静かにドローン隊は1機が飛び立つと、艦上の係り員が次のドローン機に合図を送り飛び立ってゆく。

俺は小型ドローンから送られる動画を、モニターに映しながら操作して空高く飛ばす。

行き先はドローン隊が向かった南西方面。


低空モードのドローンから魚雷が落とされ、海面に魚雷の影が敵船に向かって真直ぐに進んでゆく。

進んでいる先を拡大して見ていると、船の側面中央に見事に命中して水柱が高く舞っている。
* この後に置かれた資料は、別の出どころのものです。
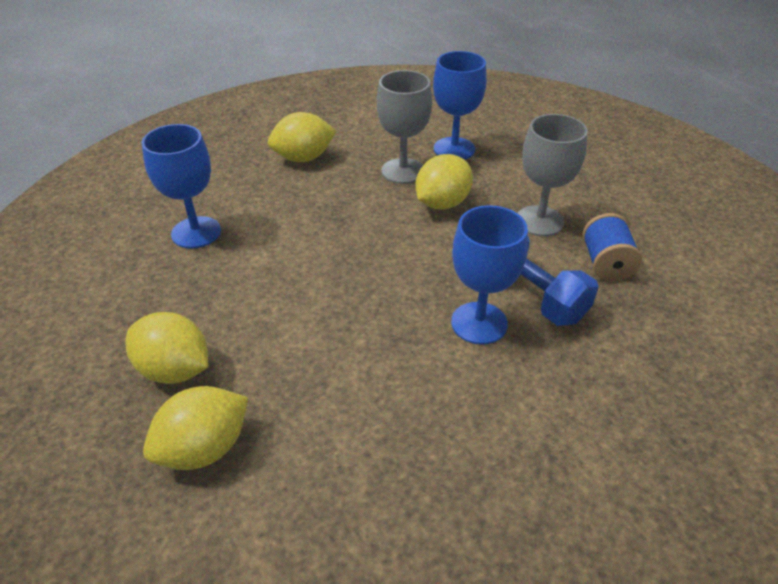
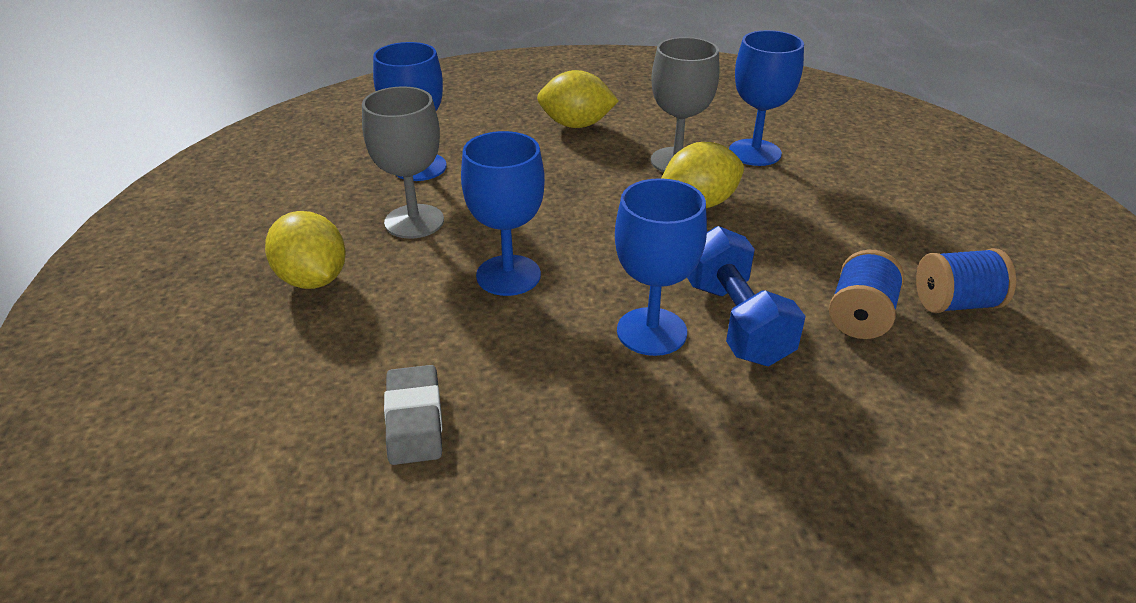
camera: 25 degrees right, 5 degrees down
(204, 448) = (289, 355): yellow lemon -> none
(340, 311) = (508, 275): none -> blue goblet
(353, 466) = (414, 420): none -> grey eraser
(539, 221) = (806, 250): grey goblet -> grey goblet (414, 221)
(655, 234) = (955, 303): none -> blue spool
そして突然船が2つに折れて海中に沈むまでに10秒も掛からなかった。


あ、隣の船は船尾が沈み船首が真上に上がって一気に沈んだ。


敵方も何故船が水柱が舞って船が沈むのか不思議だった筈だ。

魚雷の存在を知らなければ、恐ろしい魔法攻撃を受けていると思っているだろう。


先程までの優勢な戦いが、一気に逆転して戦勝気分が敗戦気分に。

見方同士で船首をぶつけ合う船も続出。


2面方向からの攻撃の為に逃げることもかなわなかった。

それでも統率が取れていれば、まだ助かる術は有ったが混乱して船の向きがばらけてしまってはダメだった。


そして今日、帝国の船は5隻を拿捕して残りは海に消えた。